2. Never mention your lover’s name, even in casual conversation.

3. Don’t volunteer too many details about where you’ve been and what you’ve been up to. Too much info is a sign of a rank amateur. Be vague.

4. Vary your time away so he doesn’t get suspicious.

5. Watch out for pet hair on your clothes – especially if you don’t own a pet. Pay particular attention to locations such as your backside and items like your underwear or a cloth purse.

6. Do everything in your power, short of a blatant criminal act, to make sure your lovers don’t get caught, either. What goes around comes around – right back to you.

7. No matter how much fun it would seem like, never, ever take pictures during your time together.

8. Always practice safe sex. How would it look if you suddenly developed a disease that he knows he didn’t give to you?

9. Don’t return home in a suspiciously good mood – even if it was the best lay you’ve ever had.

10. Don’t cheat in order to get even.


Look But Dont Touch

You say that, for whatever reason, you’d never sexually stray from your steady boyfriend or husband, but you’d like to at least do a little mental roaming? There are some hot ways to cheat on your lover with your hands off and your brain on.

Get online and take a wild, erotic ride into the steamy world of cybersex. There are tons of choices — chat rooms, live webcam sites, and more – broken down in categories by fetish, gender predilection, act preferences – you can pop on and off at your convenience, and the real beauty of it all is that you can remain totally anonymous. Go on – get as explicit as you like! It’s discreet and avoids the fear of paper trails and suspicious phone calls.
Phone sex is another choice – and it isn’t just for men! Call up someone, instruct him to say the kinds of things that get you really hot, and masturbate to your heart’s content in the privacy of your own home.

Consider starting up a correspondence with someone by mail. Find a guy who’s got a romantic way with words and send each other titillating missives. Find a book of sonnets in the library and borrow some lines to add a bit of spice to your own words.

How about flexing those flirting muscles and starting up friendly little conversations with men you meet in your day – to – day life. Grab a cute guy in the supermarket produce department and ask him if iceberg lettuce tastes better than romaine. Spot a hot hunk in the bookstore and ask him to recommend a great new novel. Snag a man at the driving range to help you with your swing. Innocuous conversations such as these can really put a spark in your day and remind you of just how sexy you really are!

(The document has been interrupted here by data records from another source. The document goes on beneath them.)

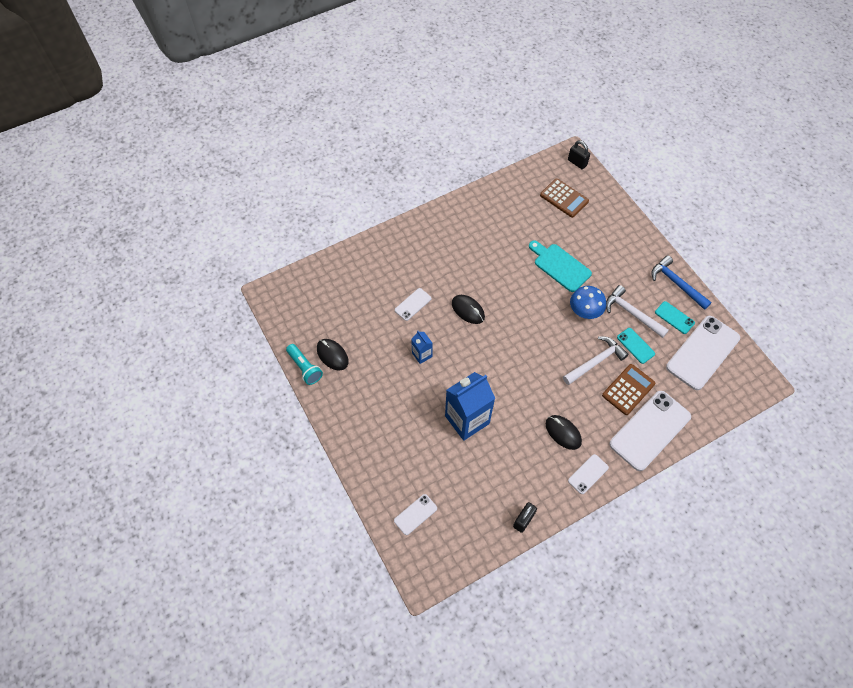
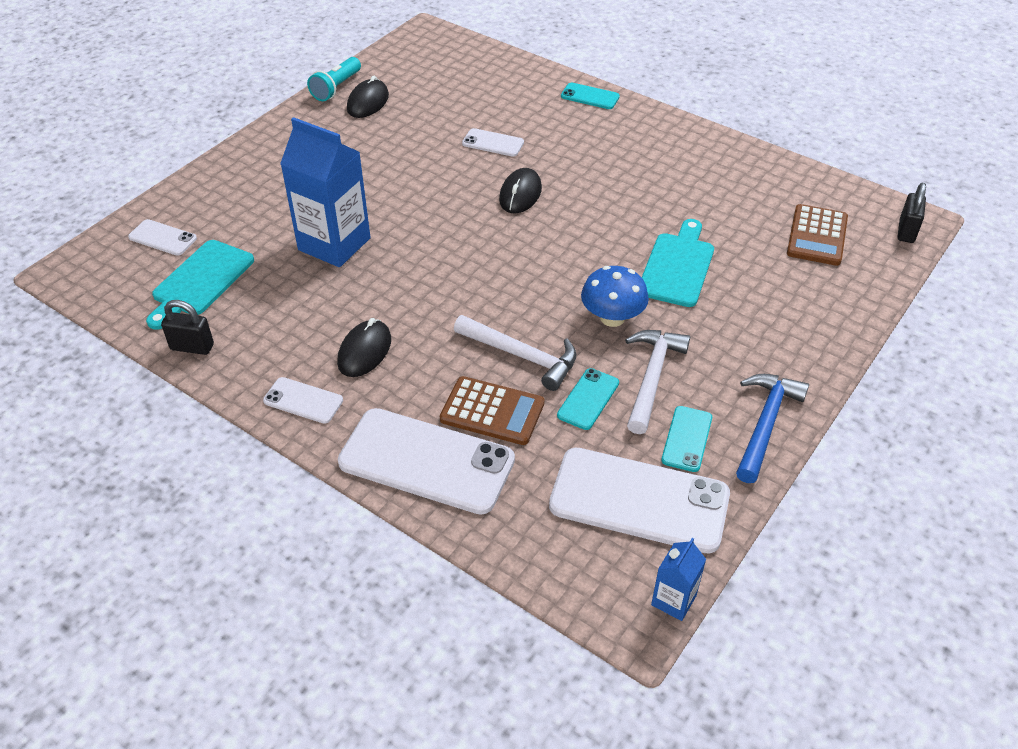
camera: 65 degrees right, 15 degrees down
blue carton [411,331,433,364] -> blue carton moved to [651,538,706,621]
none -> turquoise cutting board [146,240,254,330]
none -> turquoise phone [561,82,620,109]

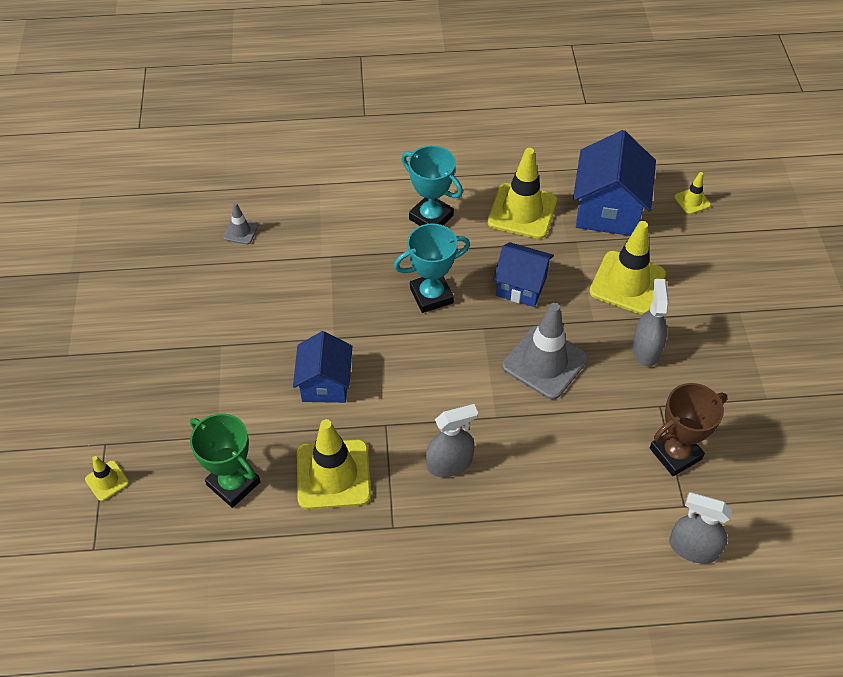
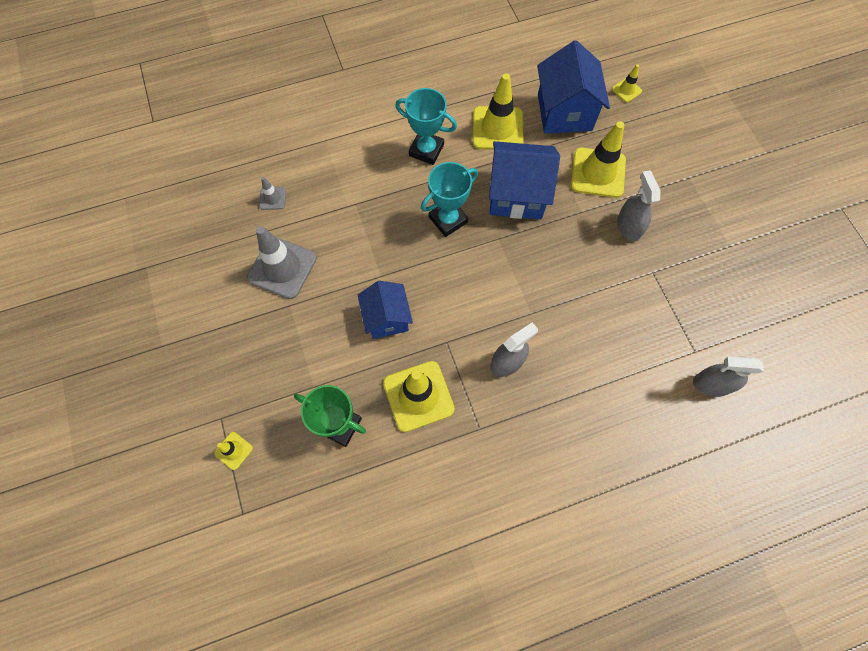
camera: 15 degrees left, 15 degrees up
blue house [493,242,554,307] -> blue house [489,141,560,219], size x1.54
grey traffic cone [502,303,588,400] -> grey traffic cone moved to [247,226,317,299]
brown trophy [650,383,727,476] -> none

Take in a male strip club either solo or with friends and get wild with a naked guy dancing for you enjoyment.

Sometimes there’s no good reason for a woman not to seek sensuality in the arms of another; for example, when she’s emotionally detached from her mate, but for a variety of reasons, is unable to detach herself physically (usually due to kids, and the fact that the car and house are in his name).